- **Data records**
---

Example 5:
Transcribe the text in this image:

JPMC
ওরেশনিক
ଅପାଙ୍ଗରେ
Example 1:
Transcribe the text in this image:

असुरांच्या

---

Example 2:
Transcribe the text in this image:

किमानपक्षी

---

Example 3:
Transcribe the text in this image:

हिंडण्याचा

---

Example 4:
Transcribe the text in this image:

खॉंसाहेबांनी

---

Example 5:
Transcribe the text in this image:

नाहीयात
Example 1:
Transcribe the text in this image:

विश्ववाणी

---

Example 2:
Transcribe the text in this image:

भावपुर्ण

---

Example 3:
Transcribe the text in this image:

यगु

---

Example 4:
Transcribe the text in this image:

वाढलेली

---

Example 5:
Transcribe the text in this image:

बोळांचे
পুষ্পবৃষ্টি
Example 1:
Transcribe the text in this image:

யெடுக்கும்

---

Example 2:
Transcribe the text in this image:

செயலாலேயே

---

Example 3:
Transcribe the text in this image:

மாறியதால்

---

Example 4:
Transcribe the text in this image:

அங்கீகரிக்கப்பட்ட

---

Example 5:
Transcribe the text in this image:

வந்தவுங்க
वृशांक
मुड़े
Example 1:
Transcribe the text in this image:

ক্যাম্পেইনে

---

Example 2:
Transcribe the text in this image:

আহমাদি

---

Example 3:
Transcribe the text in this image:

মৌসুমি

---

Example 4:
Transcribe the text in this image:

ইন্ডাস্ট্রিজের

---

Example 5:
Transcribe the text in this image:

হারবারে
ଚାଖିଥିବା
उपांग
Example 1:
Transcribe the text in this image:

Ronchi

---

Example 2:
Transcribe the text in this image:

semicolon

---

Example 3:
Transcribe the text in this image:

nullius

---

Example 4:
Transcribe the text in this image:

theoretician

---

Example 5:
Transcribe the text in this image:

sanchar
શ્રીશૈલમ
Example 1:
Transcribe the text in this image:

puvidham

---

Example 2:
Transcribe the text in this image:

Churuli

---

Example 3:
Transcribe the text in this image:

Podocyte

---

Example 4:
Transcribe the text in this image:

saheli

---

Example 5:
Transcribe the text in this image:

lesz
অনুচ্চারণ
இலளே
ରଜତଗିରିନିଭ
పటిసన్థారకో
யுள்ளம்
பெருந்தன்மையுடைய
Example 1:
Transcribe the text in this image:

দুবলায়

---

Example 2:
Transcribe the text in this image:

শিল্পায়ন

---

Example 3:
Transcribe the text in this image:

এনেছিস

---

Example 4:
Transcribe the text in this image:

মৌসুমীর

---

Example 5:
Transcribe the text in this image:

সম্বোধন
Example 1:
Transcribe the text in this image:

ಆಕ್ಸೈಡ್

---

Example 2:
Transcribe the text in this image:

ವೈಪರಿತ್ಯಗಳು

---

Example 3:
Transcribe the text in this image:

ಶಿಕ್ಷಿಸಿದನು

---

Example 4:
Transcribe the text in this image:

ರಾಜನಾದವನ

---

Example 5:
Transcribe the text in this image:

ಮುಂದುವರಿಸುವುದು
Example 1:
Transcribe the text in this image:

- **TO DO**
Could you transcribe every entry exactly, without altering anything?

- **RESPONSE AREA**
---

Example 5:
Transcribe the text in this image:

JPMC
ওরেশনিক
ଅପାଙ୍ଗରେ
Example 1:
Transcribe the text in this image:

असुरांच्या

---

Example 2:
Transcribe the text in this image:

किमानपक्षी

---

Example 3:
Transcribe the text in this image:

हिंडण्याचा

---

Example 4:
Transcribe the text in this image:

खॉंसाहेबांनी

---

Example 5:
Transcribe the text in this image:

नाहीयात
Example 1:
Transcribe the text in this image:

विश्ववाणी

---

Example 2:
Transcribe the text in this image:

भावपुर्ण

---

Example 3:
Transcribe the text in this image:

यगु

---

Example 4:
Transcribe the text in this image:

वाढलेली

---

Example 5:
Transcribe the text in this image:

बोळांचे
পুষ্পবৃষ্টি
Example 1:
Transcribe the text in this image:

யெடுக்கும்

---

Example 2:
Transcribe the text in this image:

செயலாலேயே

---

Example 3:
Transcribe the text in this image:

மாறியதால்

---

Example 4:
Transcribe the text in this image:

அங்கீகரிக்கப்பட்ட

---

Example 5:
Transcribe the text in this image:

வந்தவுங்க
वृशांक
मुड़े
Example 1:
Transcribe the text in this image:

ক্যাম্পেইনে

---

Example 2:
Transcribe the text in this image:

আহমাদি

---

Example 3:
Transcribe the text in this image:

মৌসুমি

---

Example 4:
Transcribe the text in this image:

ইন্ডাস্ট্রিজের

---

Example 5:
Transcribe the text in this image:

হারবারে
ଚାଖିଥିବା
उपांग
Example 1:
Transcribe the text in this image:

Ronchi

---

Example 2:
Transcribe the text in this image:

semicolon

---

Example 3:
Transcribe the text in this image:

nullius

---

Example 4:
Transcribe the text in this image:

theoretician

---

Example 5:
Transcribe the text in this image:

sanchar
શ્રીશૈલમ
Example 1:
Transcribe the text in this image:

puvidham

---

Example 2:
Transcribe the text in this image:

Churuli

---

Example 3:
Transcribe the text in this image:

Podocyte

---

Example 4:
Transcribe the text in this image:

saheli

---

Example 5:
Transcribe the text in this image:

lesz
অনুচ্চারণ
இலளே
ରଜତଗିରିନିଭ
పటిసన్థారకో
யுள்ளம்
பெருந்தன்மையுடைய
Example 1:
Transcribe the text in this image:

দুবলায়

---

Example 2:
Transcribe the text in this image:

শিল্পায়ন

---

Example 3:
Transcribe the text in this image:

এনেছিস

---

Example 4:
Transcribe the text in this image:

মৌসুমীর

---

Example 5:
Transcribe the text in this image:

সম্বোধন
Example 1:
Transcribe the text in this image:

ಆಕ್ಸೈಡ್

---

Example 2:
Transcribe the text in this image:

ವೈಪರಿತ್ಯಗಳು

---

Example 3:
Transcribe the text in this image:

ಶಿಕ್ಷಿಸಿದನು

---

Example 4:
Transcribe the text in this image:

ರಾಜನಾದವನ

---

Example 5:
Transcribe the text in this image:

ಮುಂದುವರಿಸುವುದು
Example 1:
Transcribe the text in this image:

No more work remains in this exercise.